The answer, it is increasingly apparent, is to rebel against the proletariat. Instead of shocking the bourgeoisie, our post-bourgeois managerial overclass now delights in shocking the working class. Most working class people in the U.S. and Europe of all races and classes live in suburbs or exurbs—therefore our elite pundits and academics constantly denounce suburban “sprawl,” idealize life in high-style micro-apartments and expensive designer tiny houses, and call for the replacement of cars by mass transit. Many working class people like to cook with natural gas, so naturally our elite seeks to ban gas stoves. Gasoline-powered lawn mowers and leaf blowers? Forget it. California will ban gasoline-powered lawn equipment in 2024. Rising incomes that accompany development allow the masses to eat meat; therefore meat is redefined by the oligarchy as unhealthy and harmful to “the planet.”
Antinomian elites are strongly opposed to populism. You see, populism opposes the new establishment; it opposes the new elites; it wants, however clumsily, to return to traditional values. And, it does not feel contempt for people who love their country and who attend religious services:
To add insult to injury, when the multiracial working class rebels at the ballot box against this unrelenting and unprovoked bullying by the overclass and casts protest votes for demagogic and usually ineffectual anti-establishment politicians like Silvio Berlusconi or Donald Trump or Boris Johnson, the elite denounces the protest voters as irrational and bigoted cretins who threaten to overthrow democracy, liberalism, and the rule of law.

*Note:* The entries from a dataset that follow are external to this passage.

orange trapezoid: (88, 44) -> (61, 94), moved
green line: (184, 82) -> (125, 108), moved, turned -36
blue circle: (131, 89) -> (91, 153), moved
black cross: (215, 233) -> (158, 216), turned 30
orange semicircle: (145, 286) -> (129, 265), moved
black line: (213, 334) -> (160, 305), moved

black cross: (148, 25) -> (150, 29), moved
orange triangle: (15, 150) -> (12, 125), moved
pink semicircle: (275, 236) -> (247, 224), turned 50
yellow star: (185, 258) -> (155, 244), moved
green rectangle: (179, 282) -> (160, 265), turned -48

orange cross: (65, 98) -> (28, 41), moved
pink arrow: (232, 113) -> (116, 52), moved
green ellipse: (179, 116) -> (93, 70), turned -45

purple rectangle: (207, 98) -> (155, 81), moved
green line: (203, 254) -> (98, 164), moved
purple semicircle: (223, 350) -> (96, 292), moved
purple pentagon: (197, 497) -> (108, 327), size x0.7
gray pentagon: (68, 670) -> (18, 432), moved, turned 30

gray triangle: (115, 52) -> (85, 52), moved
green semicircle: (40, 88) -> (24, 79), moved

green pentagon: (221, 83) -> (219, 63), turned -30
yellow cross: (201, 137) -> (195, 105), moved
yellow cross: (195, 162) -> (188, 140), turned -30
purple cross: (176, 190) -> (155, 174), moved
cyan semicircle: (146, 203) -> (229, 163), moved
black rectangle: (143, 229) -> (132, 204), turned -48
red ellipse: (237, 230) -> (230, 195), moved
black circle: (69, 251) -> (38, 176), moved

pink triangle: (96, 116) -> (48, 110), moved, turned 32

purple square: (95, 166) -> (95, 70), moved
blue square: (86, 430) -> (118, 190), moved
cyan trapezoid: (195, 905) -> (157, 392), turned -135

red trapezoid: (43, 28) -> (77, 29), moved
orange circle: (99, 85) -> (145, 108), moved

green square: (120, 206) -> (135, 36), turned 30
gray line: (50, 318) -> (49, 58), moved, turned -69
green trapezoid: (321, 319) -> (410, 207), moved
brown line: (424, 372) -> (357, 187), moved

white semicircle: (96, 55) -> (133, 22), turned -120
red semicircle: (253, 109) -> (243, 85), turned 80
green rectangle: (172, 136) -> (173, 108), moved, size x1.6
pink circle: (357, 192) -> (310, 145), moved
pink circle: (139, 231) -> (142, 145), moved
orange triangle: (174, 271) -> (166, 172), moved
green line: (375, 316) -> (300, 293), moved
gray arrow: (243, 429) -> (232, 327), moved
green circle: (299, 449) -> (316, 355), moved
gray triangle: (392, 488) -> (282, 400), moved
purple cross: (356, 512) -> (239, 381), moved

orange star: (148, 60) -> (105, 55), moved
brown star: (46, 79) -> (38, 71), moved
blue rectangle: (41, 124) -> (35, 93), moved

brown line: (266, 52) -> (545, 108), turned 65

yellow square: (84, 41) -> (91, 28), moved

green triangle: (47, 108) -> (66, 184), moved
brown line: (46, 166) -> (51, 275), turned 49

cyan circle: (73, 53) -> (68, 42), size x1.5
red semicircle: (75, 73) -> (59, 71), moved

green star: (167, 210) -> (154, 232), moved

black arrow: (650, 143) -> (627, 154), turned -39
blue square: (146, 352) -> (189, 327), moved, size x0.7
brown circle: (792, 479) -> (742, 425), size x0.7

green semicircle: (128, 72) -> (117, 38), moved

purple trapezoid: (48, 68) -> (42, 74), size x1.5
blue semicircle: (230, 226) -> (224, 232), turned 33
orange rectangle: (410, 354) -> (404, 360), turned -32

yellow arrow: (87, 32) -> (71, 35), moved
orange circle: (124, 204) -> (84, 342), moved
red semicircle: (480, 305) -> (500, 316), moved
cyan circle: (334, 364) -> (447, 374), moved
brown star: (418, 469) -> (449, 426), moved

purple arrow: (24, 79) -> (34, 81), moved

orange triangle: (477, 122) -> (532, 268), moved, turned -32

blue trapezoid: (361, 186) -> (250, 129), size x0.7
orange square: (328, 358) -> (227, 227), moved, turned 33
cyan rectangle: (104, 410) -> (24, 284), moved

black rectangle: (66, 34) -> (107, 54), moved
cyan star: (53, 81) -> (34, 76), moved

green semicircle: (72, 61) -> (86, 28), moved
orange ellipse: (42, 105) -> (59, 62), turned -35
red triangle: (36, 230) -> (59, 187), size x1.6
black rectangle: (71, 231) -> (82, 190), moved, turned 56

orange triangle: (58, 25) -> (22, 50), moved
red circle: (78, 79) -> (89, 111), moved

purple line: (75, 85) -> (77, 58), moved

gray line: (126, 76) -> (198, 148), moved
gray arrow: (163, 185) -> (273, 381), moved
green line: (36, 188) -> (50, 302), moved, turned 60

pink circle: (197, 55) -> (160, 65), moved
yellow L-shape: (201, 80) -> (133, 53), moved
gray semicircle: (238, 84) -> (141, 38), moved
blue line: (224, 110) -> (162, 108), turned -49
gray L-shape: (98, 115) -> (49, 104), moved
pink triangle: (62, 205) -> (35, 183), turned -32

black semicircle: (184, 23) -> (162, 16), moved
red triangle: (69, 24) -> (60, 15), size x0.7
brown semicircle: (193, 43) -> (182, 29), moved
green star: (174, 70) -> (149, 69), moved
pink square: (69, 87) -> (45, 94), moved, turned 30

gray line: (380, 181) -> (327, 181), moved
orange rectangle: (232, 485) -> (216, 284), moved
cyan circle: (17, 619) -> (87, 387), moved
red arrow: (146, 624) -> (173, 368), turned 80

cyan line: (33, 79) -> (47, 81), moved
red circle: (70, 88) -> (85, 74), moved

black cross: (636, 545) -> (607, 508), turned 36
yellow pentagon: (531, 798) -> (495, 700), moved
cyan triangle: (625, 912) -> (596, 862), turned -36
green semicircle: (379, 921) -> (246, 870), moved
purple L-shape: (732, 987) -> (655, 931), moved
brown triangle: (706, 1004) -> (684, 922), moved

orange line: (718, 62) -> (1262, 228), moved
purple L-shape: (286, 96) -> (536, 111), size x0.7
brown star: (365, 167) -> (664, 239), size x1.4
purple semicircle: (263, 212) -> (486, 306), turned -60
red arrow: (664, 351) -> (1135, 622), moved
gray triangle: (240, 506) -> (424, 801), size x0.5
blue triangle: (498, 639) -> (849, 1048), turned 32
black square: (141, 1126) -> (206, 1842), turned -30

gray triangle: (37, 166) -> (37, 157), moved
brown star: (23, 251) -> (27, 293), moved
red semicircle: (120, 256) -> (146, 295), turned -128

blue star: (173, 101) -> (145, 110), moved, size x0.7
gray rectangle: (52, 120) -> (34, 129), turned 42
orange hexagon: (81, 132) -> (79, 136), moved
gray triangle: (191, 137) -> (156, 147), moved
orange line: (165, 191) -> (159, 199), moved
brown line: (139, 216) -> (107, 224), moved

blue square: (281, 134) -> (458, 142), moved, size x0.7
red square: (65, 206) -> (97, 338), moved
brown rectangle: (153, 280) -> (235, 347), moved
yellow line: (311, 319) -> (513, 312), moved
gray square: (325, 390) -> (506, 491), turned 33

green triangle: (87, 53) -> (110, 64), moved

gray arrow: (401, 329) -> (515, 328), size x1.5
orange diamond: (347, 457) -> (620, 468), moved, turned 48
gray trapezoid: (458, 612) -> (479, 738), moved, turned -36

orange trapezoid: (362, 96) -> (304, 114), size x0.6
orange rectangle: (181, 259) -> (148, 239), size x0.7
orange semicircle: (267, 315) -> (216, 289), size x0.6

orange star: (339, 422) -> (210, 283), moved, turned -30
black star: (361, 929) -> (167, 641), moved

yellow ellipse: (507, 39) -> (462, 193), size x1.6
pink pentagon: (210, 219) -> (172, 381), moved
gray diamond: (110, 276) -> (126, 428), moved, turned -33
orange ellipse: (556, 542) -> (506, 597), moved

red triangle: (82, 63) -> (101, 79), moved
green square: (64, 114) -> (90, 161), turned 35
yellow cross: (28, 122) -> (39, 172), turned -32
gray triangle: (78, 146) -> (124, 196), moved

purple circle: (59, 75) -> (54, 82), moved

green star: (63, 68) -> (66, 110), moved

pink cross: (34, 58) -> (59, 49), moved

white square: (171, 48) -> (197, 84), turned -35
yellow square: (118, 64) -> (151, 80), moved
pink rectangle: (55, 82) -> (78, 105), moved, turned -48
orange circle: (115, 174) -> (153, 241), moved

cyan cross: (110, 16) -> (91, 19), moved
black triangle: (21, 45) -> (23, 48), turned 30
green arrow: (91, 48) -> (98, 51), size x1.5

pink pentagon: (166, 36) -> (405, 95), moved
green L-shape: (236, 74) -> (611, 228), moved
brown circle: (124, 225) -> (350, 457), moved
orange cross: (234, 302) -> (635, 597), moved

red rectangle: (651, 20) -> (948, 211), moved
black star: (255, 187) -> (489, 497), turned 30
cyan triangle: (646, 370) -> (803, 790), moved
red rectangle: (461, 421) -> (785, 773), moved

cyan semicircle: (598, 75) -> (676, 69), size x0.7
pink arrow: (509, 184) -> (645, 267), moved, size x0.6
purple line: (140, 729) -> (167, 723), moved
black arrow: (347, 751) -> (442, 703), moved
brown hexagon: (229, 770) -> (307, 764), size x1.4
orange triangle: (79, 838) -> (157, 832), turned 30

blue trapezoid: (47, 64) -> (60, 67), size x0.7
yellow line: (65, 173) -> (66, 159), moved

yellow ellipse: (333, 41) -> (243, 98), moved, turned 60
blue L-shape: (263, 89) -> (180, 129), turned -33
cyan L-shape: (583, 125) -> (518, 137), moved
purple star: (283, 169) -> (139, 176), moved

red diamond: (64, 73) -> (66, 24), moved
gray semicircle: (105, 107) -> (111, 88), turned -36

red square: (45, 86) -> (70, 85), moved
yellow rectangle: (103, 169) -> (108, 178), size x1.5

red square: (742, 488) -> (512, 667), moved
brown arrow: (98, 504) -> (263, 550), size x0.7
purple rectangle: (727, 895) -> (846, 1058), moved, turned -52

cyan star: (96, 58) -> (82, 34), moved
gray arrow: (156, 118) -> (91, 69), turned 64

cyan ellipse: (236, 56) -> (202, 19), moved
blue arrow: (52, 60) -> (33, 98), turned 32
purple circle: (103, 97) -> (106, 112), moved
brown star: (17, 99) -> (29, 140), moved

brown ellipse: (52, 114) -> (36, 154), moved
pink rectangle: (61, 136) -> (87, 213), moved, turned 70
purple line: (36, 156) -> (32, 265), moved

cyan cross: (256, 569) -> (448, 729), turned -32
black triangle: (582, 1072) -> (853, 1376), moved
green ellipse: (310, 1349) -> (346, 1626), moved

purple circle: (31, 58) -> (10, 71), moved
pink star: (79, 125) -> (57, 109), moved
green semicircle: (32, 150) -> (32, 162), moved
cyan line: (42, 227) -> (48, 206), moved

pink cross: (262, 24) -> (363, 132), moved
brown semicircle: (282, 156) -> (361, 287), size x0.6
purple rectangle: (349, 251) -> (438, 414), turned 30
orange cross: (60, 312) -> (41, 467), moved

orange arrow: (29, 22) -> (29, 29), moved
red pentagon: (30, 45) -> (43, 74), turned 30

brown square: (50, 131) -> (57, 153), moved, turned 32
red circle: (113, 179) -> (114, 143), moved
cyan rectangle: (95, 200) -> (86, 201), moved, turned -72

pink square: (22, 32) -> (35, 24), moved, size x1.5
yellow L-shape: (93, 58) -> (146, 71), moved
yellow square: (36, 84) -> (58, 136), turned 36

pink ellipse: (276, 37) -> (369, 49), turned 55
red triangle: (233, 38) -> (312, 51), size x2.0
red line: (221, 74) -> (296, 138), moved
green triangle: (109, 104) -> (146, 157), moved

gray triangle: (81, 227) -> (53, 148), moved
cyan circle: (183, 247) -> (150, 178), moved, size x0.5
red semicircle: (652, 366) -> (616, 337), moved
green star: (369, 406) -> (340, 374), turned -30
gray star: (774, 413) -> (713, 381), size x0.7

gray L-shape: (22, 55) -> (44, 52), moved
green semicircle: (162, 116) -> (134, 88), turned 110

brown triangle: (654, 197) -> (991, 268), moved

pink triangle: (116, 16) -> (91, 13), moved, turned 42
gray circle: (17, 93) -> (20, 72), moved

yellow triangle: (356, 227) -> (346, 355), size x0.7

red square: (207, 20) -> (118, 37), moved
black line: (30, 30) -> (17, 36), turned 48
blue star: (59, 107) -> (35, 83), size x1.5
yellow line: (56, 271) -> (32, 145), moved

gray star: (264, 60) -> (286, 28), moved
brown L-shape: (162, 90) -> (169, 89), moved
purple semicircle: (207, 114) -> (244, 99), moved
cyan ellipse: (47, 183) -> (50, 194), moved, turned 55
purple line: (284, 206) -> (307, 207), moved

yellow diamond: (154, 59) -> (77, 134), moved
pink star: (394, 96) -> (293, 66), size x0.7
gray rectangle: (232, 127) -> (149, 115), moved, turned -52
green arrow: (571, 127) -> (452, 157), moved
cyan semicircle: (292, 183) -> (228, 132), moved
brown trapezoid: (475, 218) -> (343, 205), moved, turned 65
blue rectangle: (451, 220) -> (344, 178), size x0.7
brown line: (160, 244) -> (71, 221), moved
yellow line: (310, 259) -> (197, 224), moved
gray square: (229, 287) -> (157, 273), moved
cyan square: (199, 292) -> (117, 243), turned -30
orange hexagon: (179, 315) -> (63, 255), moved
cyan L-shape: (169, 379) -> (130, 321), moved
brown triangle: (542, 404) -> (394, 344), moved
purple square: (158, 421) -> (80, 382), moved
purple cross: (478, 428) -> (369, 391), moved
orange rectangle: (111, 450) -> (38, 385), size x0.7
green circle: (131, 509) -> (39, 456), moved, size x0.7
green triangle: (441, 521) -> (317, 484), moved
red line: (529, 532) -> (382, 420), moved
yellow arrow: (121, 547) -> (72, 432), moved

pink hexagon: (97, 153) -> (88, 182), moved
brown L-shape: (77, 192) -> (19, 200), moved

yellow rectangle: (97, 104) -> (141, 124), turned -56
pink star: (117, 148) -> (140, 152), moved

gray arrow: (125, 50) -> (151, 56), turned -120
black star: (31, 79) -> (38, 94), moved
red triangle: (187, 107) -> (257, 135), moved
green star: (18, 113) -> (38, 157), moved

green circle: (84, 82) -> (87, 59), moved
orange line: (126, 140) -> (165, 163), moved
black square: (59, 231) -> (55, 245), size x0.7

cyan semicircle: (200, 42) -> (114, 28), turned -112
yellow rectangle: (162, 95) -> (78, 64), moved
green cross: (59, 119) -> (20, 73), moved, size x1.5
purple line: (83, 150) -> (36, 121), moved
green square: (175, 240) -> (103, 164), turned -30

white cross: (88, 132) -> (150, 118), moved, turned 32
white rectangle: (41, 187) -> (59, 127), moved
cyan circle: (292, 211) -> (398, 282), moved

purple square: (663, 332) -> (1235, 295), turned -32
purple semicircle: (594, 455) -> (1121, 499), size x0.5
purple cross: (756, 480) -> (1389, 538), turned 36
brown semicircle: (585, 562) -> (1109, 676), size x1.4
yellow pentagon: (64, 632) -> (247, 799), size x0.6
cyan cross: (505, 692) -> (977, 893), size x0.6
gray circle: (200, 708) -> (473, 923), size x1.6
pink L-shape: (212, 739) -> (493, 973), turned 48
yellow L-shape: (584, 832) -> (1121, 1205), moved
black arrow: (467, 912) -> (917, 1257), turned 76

Of course, human societies abhor anarchy. They will default to order, one way or another. According to Lind, people will eventually rise up to rebel against rebellion. They will discard the purveyors of anarchy, but that will mean that they will need to replace it with something old, something that they can pretend is really new.
When the current rebellion by the managerial elite against the proletariat is exhausted, as the rebellion against the bourgeoisie was exhausted generations ago, there will be nothing left to rebel against except rebellion itself.
Most people in Western countries might welcome a revolution against revolution with relief.
You may agree or disagree with Lind. Surely, his ideas are worth a post.